Janusz ostro o zwiększeniu PlusLigi. "Jest spychanie odpowiedzialności, to chore"
- Jak na okoliczności, po jakich spotkaniach jesteśmy, to na pewno był to najmocniejszy mentalnie mecz w naszym wykonaniu - powiedział rozgrywający Grupy Azoty Zaksy Kędzierzyn-Koźle Marcin Janusz po awansie do półfinału ekstraklasy siatkarzy.
ZAKSA w sobotę pokonała warszawian w czterech setach i w rywalizacji do trzech zwycięstw triumfowała 3-1.
ZOBACZ TAKŻE: Damian Wojtaszek w roli głównej! Nawet rywale bili mu brawo po kapitalnej akcji (WIDEO)
- Był to jeden z trudniejszych meczów, które rozegrałem w całej swojej karierze. Na pewno jest to najcięższy sezon. Satysfakcja jest ogromna, ale nie ma nawet za bardzo siły się cieszyć z tego awansu. Zdajemy sobie też sprawę z tego, co jest przed nami - powiedział Janusz. Jego zespół w półfinale zmierzy się ze zwycięzcą fazy zasadniczej Asseco Resovią Rzeszów, która w trzech spotkaniach pokonała PSG Stal Nysa.
Kędzierzynianie w tym sezonie PlusLigi rozegrali już ponad 50 meczów, jednak do zakończenia rozgrywek pozostał im jeszcze miesiąc. Poza walką o medale w polskiej ekstraklasie, czeka ich także finał Ligi Mistrzów, który zaplanowano na 20 maja. Siatkarze zgodnie podkreślają, że nie są w stanie wytrzymać tak długiego i intensywnego sezonu. Większa niż w poprzednich latach liczba spotkań jest wynikiem powiększenia PlusLigi do 16 zespołów.
- Trzeba się zastanowić nad tym systemem. Wszyscy znają nasze zdanie. Teraz jest spychanie odpowiedzialności z jednej osoby decyzyjnej na drugą, nikt nie potrafi tego wziąć na siebie. Jest to trochę chore. Dla nas jest to niebezpieczne i na dłuższą metę po prostu nie do wytrzymania - podkreślił rozgrywający.
Zwrócił uwagę, że wielu zawodników zmaga się z problemami zdrowotnymi, które są wynikiem przemęczenia.
- Moim zdaniem nie tak powinna wyglądać liga. To nie powinna być walka z samym sobą, żeby przetrwać i zagrać na jakimkolwiek poziomie. Do takich meczów chciałbym, żebyśmy podchodzili w pełni przygotowani, nie w takim stanie, w jakim obecnie jesteśmy - zauważył siatkarz Zaksy.

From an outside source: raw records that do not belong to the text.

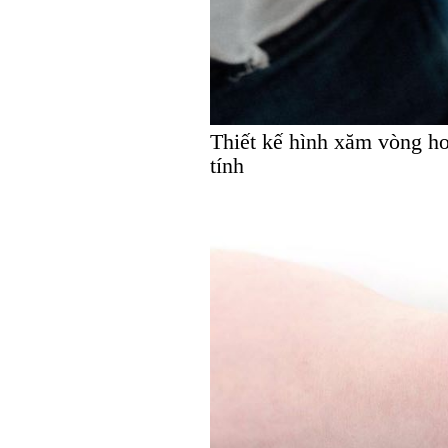
Thiết kế hình xăm vòng hoa
tính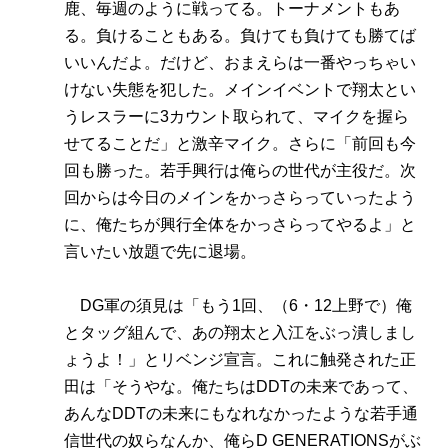
鹿、毎週のように戦ってる。トーナメントもあ
る。負けることもある。負けても負けても勝てば
いいんだよ。だけど、おまえらは一番やっちゃい
けない失態を犯した。メインイベントで翔太とい
うレスラーに3カウント取られて、マイクを握ら
せてることだ」と激辛マイク。さらに「前回も今
回も勝った。若手興行は俺らの世代が主役だ。次
回からは今日のメインをかっさらっていったよう
に、俺たちが興行全体をかっさらってやるよ」と
言いたい放題で先に退場。
DG軍の須見は「もう1回、（6・12上野で）俺
とタッグ組んで、あの翔太と入江をぶっ潰しまし
ょうよ！」とリベンジ宣言。これに触発された正
田は「そうやな。俺たちはDDTの未来であって、
あんなDDTの未来にもなれなかったような若手通
信世代の奴らなんか、俺らD GENERATIONSがぶ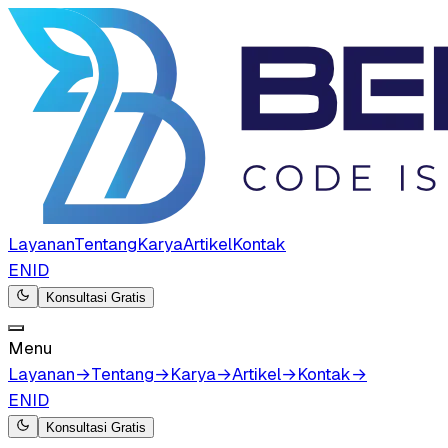
Layanan
Tentang
Karya
Artikel
Kontak
EN
ID
Konsultasi Gratis
Menu
Layanan
→
Tentang
→
Karya
→
Artikel
→
Kontak
→
EN
ID
Konsultasi Gratis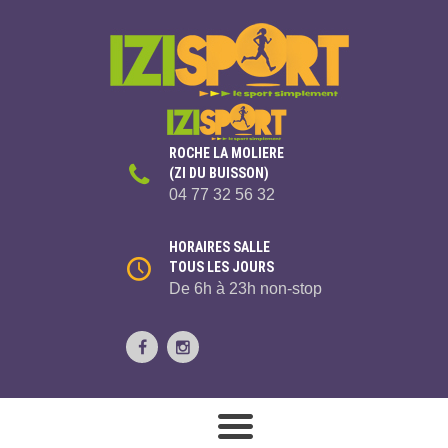
ROCHE LA MOLIERE
(ZI DU BUISSON)
04 77 32 56 32
HORAIRES SALLE
TOUS LES JOURS
De 6h à 23h non-stop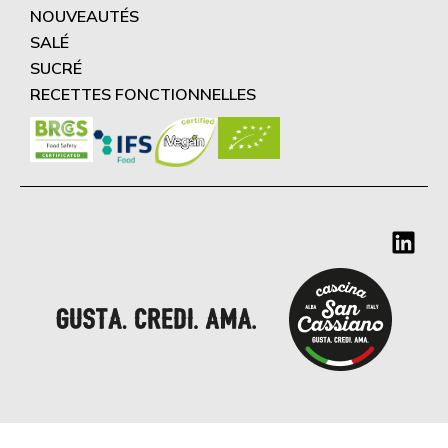
NOUVEAUTÉS
SALÉ
SUCRÉ
RECETTES FONCTIONNELLES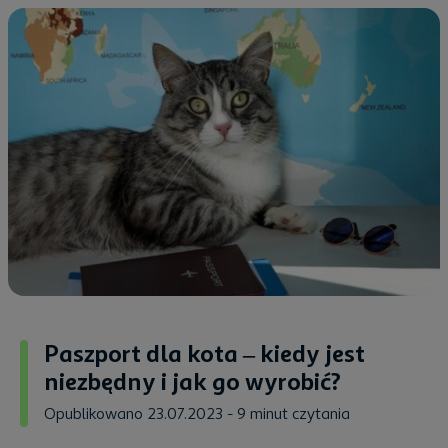
Paszport dla kota – kiedy jest
niezbędny i jak go wyrobić?
Opublikowano 23.07.2023
- 9 minut czytania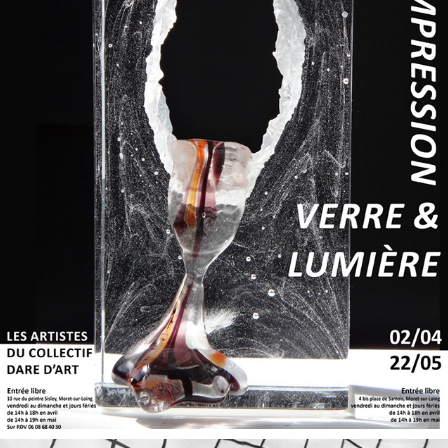
MORET-SUR-LOING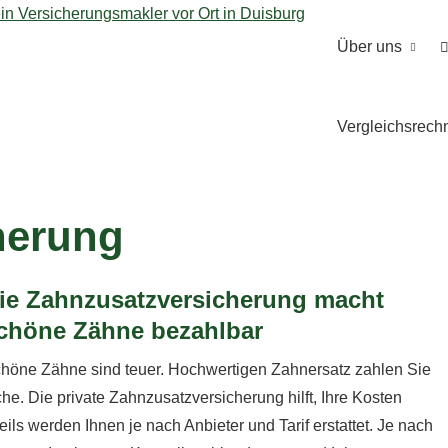
Über uns
Vergleichsrech
che­rung
ie Zahn­zu­satz­ver­si­che­rung macht
chöne Zähne bezahlbar
höne Zähne sind teuer. Hochwertigen Zahnersatz zahlen Sie
Die private Zahn­zu­satz­ver­si­che­rung hilft, Ihre Kosten
eils werden Ihnen je nach Anbieter und Tarif erstattet. Je nach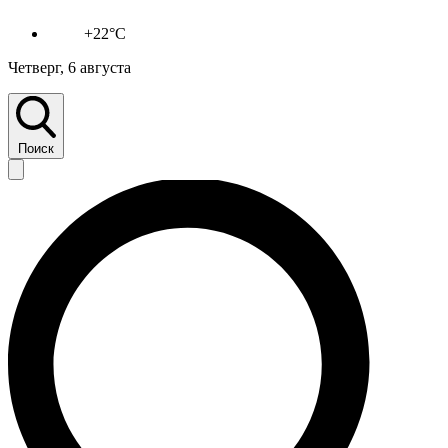
+22°C
Четверг, 6 августа
Поиск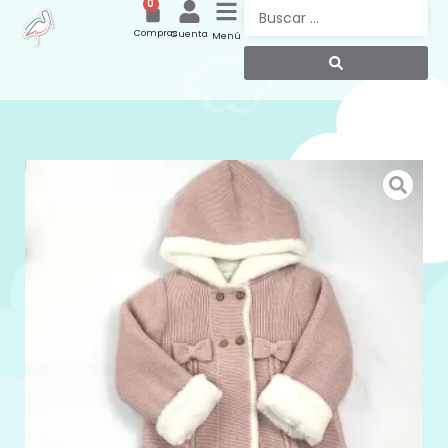
0
Compras
Cuenta
Menú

Niewykorzystanych szans w Kędzierzynie-Koźlu mogą żałować zawodnicy Projektu Warszawa. Środkowy i kapitan zespołu Andrzej Wrona podkreślił po sobotnim spotkaniu, że na pewno on i jego koledzy będą rozpamiętywać dwie pierwsze porażki, jednak mimo wyniku jest on dumny z drużyny.
- Ta walka, ten ćwierćfinał, to, co zrobiliśmy w Kędzierzynie-Koźlu, nasza droga od początku sezonu, to dla tej ekipy jest niewystarczające. Wszyscy marzyliśmy o tym, żeby grać o medale, wiedzieliśmy po tych meczach w hali rywala, że jesteśmy w stanie z nim wygrać. W tym spotkaniu sportowo nie daliśmy rady. ZAKSA pokazała charakter, pokazała to, co ma najlepsze, nawet mając problemy - podsumował starcie Wrona.
Przed warszawianami walka o piąte miejsce z Treflem Gdańsk, który w ćwierćfinale w trzech meczach przegrał z Jastrzębskim Węglem.